Un topic commun pour toutes les éditions de ce grand festival moins suivi que Cannes par la presse française.
L'édition 2022 vient de se terminer et de remettre son palmarès.
- Lion d'or : All the Beauty and the Bloodshed de Laura Poitras
- Lion d'argent - Grand Prix du Jury : Saint Omer d'Alice Diop
- Lion d'argent du meilleur réalisateur : Luca Guadagnino pour Bones and All
- Coupe Volpi de la meilleure interprétation féminine : Cate Blanchett pour TÁR de Todd Field
- Coupe Volpi de la meilleure interprétation masculine : Colin Farrell pour Les Banshees d'Inisherin de Martin McDonagh
- Prix du meilleur scénario : Martin McDonagh pour Les Banshees d'Inisherin
- Prix Marcello Mastroianni du meilleur espoir : Taylor Russell pour Bones and All
- Prix spécial du jury : No Bears de Jafar Panahi
Une compétition qui réunissait pas mal de cinéastes connus (Noah Baumbach, Darren Aronofsky, Emanuele Crialese, Andrew Dominik, Kōji Fukada, Joanna Hogg, Frederick Wiseman, Rebecca Zlotowski...), et comme toujours marquée par une invasion de films de plate-formes (le créneau de Venise depuis que Cannes les refuse), quand bien même aucun n'a été récompensé.
Globalement, la sélection semble avoir été décevante, voire symptomatique de dérives du cinéma d'auteur contemporain. Le Monde, notamment, fait un portrait au vitriol de l'édition et de son Lion d'or (un documentaire sur la photographe Nan Goldin et la crise US des opioïdes) :
S’il s’avère informatif et intéressant au niveau du contenu, on peut aussi trouver au film une forme convenue, compilation de documents et d’entretiens enchaînés avec un horizon de clarté et d’efficacité.
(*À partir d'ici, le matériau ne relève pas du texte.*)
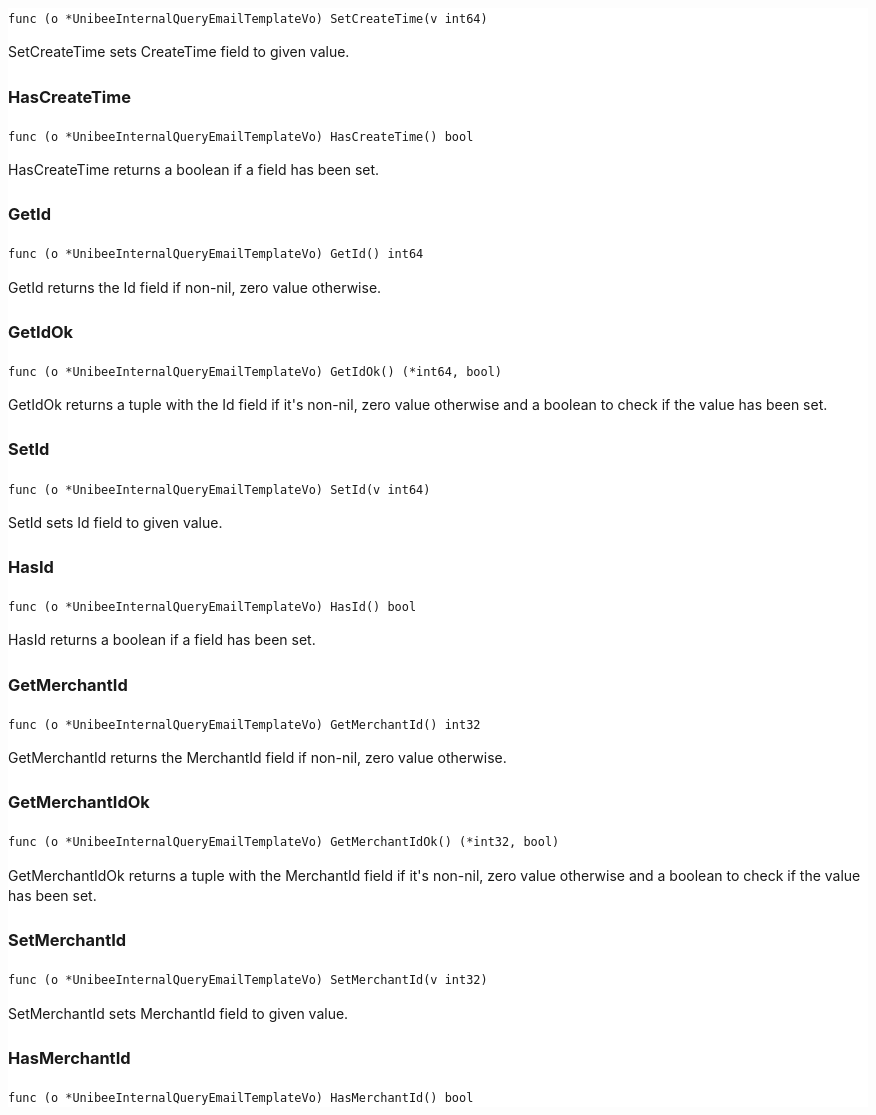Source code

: `func (o *UnibeeInternalQueryEmailTemplateVo) SetCreateTime(v int64)`

SetCreateTime sets CreateTime field to given value.

### HasCreateTime

`func (o *UnibeeInternalQueryEmailTemplateVo) HasCreateTime() bool`

HasCreateTime returns a boolean if a field has been set.

### GetId

`func (o *UnibeeInternalQueryEmailTemplateVo) GetId() int64`

GetId returns the Id field if non-nil, zero value otherwise.

### GetIdOk

`func (o *UnibeeInternalQueryEmailTemplateVo) GetIdOk() (*int64, bool)`

GetIdOk returns a tuple with the Id field if it's non-nil, zero value otherwise
and a boolean to check if the value has been set.

### SetId

`func (o *UnibeeInternalQueryEmailTemplateVo) SetId(v int64)`

SetId sets Id field to given value.

### HasId

`func (o *UnibeeInternalQueryEmailTemplateVo) HasId() bool`

HasId returns a boolean if a field has been set.

### GetMerchantId

`func (o *UnibeeInternalQueryEmailTemplateVo) GetMerchantId() int32`

GetMerchantId returns the MerchantId field if non-nil, zero value otherwise.

### GetMerchantIdOk

`func (o *UnibeeInternalQueryEmailTemplateVo) GetMerchantIdOk() (*int32, bool)`

GetMerchantIdOk returns a tuple with the MerchantId field if it's non-nil, zero value otherwise
and a boolean to check if the value has been set.

### SetMerchantId

`func (o *UnibeeInternalQueryEmailTemplateVo) SetMerchantId(v int32)`

SetMerchantId sets MerchantId field to given value.

### HasMerchantId

`func (o *UnibeeInternalQueryEmailTemplateVo) HasMerchantId() bool`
Le sacre d’un tel film, qui représente le standard du documentaire, est symptomatique d’une tendance de la Mostra depuis quelques années – qu’une logique de tapis rouge porte de plus en plus vers des œuvres « à contenus » (films à sujet, performances d’acteurs appuyées, formes pompières, registre théâtral) – qui fait de la compétition une vitrine des académismes contemporains. En témoigne, outre le niveau globalement médiocre de l’édition, la porte ouverte par le festival aux productions des plates-formes, souvent maximalistes et emphatiques.
Libération est moins négatif sur le Lion d'or :
Un modeste et beau documentaire (...). Les photos de Goldin se confondant avec sa biographie, Poitras leur donne une place centrale, faisant miroiter son passé (moments d’extase dans le New York interlope des années 80 et gros revers du sort, notamment à l’apparition du sida) avec sa bataille ultra-efficace contre les Sackler. Moment à la fois désespérant mais nécessaire du film : assister à l’audience de la famille de milliardaires, contrainte de se connecter comme tout le monde – via webcams interposées (puisque en plein Covid) – et de donner à voir, peut-être encore mieux que s’ils étaient physiquement apparus dans une salle de procès, le vide machinique de leurs regards face à l’ampleur de leur faute.
Mais le bilan que le journal tire de la sélection reste tout aussi mitigé :
Alors que se termine le festival, on attend des films qu’ils charrient quelque chose comme l’écume du monde, et non pas simplement les effluves d’autres œuvres, donnant l’impression désagréable d’appliquer des recettes sans trop y croire. (...)
Le recours à une imagerie vintage, dont on critique la puissance oppressive tout en célébrant, de fait, la perfection plastique, est le signe d’une impasse des questions de représentation, si présentes cette année dans les films de la sélection (L’Immensità d’Emanuele Crialese, Monica d’Andrea Pallaoro), mais qui n’aboutiront pas si elles ne s’arriment pas à une réflexion sur la forme des œuvres.
Les deux journaux semblent se mettre d'accord sur le film d'Alice Diop, qu'ils encensent (ce qui confirme les attentes, ses docs étaient bons). Le Monde sauve également le film de Panahi (que Libé n'a pas vu), et surtout un film hors-compétition (Master Gardener de Paul Schrader).
À part le Figaro, je n'ai pas trouvé d'autres couvertures françaises du festival (rien chez Critikat), mais j'ai pu en rater. Attention cela dit aux biais critiques français : le Guardian (quoique pas toujours fiable) semble avoir passé un bon festival.